If inflation is your ultimate enemy, compounding is your ultimate friend.
Einstein even called it the eighth wonder of the world - and being the genius he was, he would have known!
Compounding is the best weapon in your arsenal, the one thing that can make your money grow, despite inflation.
Compounding simply means that the returns on the investment grow too, and not only the capital. It is growth on growth, or interest on interest.
The longer you invest, the more your money will grow. That is why time is important, and the earlier you start investing the more you will earn.
Delaying your investments is as bad as not investing at all.
Example of Ann and Peter, two young people.
Ann saves $500 a year. She starts when she is 15 years old and invests in the stock market for 10 years at a return of 20% a year. After 10 years she stops adding money to her nest egg.

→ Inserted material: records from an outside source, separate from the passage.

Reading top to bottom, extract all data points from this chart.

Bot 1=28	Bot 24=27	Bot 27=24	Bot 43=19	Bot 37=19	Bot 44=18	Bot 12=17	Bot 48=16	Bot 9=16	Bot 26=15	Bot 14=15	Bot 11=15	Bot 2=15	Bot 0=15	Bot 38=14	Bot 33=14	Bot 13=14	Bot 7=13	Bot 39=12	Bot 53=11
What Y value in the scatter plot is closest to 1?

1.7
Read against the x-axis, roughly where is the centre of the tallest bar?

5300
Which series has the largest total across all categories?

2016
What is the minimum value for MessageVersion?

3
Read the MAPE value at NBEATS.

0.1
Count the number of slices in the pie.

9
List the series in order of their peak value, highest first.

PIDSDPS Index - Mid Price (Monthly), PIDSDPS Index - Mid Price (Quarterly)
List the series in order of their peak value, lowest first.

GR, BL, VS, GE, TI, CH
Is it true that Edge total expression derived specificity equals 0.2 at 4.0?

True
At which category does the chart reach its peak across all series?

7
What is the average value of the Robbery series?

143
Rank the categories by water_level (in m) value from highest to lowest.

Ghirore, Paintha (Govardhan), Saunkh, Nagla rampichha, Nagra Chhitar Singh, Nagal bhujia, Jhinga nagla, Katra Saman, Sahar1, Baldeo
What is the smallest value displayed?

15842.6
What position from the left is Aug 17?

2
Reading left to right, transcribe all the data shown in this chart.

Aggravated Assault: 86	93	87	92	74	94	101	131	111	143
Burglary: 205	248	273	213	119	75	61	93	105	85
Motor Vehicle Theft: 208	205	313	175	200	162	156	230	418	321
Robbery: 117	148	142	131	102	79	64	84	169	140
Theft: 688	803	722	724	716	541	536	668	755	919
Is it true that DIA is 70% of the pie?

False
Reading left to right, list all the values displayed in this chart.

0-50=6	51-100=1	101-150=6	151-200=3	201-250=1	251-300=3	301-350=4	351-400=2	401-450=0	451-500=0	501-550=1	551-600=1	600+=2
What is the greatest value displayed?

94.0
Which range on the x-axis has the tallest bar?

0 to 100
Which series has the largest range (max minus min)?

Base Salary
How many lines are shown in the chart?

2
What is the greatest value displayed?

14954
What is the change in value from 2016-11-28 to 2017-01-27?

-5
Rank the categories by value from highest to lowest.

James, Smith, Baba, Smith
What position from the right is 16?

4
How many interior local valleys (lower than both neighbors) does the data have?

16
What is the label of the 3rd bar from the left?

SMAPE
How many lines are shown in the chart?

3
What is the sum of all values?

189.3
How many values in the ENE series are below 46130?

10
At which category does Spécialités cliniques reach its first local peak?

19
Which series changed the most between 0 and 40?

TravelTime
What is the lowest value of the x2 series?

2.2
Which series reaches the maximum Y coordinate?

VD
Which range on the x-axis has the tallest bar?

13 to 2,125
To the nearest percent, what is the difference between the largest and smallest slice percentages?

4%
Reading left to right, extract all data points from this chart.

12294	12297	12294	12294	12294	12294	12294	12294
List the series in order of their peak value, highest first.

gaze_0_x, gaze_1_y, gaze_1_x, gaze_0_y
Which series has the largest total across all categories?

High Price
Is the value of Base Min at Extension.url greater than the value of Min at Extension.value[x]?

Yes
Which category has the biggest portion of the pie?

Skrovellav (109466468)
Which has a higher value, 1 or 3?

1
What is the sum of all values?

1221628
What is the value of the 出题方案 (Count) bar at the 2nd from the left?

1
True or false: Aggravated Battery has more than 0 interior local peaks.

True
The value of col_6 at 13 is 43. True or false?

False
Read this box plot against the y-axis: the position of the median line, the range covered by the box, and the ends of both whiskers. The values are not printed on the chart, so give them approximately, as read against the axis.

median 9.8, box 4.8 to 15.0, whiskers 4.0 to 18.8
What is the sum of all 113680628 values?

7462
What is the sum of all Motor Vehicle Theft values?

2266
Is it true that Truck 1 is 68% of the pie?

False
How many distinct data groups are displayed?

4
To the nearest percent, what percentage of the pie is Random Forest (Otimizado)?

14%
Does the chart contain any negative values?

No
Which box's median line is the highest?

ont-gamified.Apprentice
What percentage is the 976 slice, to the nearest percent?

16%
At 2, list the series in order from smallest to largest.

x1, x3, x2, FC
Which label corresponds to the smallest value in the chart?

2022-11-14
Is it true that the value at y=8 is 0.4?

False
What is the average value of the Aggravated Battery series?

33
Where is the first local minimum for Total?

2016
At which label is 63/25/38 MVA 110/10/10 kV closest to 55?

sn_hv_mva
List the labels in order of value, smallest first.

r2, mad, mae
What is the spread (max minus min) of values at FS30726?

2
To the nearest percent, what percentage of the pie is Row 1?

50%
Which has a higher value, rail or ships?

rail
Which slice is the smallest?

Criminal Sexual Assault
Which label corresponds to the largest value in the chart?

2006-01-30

Her friend, Peter, only starts to save when he is 40 years old. After initially squandering his income rashly, Peter starts saving $40,000 a year for 25 years, also at a return of 20%.
Who do you think has the most money at retirement?
- The total amount of $5000 that Ann had saved over 10 years, gave her a grand total of $22.9 million at the age of 65.
- Peter on the other hand, battled to save a total of $1 million and ended up with $22.7 million.
Neither of them will have any financial problems, but the point is that Ann's money grew for 50 years - twice as long as Peter's did, and with much less effort.
How did Ann achieve this? Not because of:
- the rate of return: both earned the same return on their investment, nor
- the capital she put in: Peter put in far more.
But because of:
- the time factor. Over time, Ann had growth on her money and on her returns. Compounding is a winning recipe.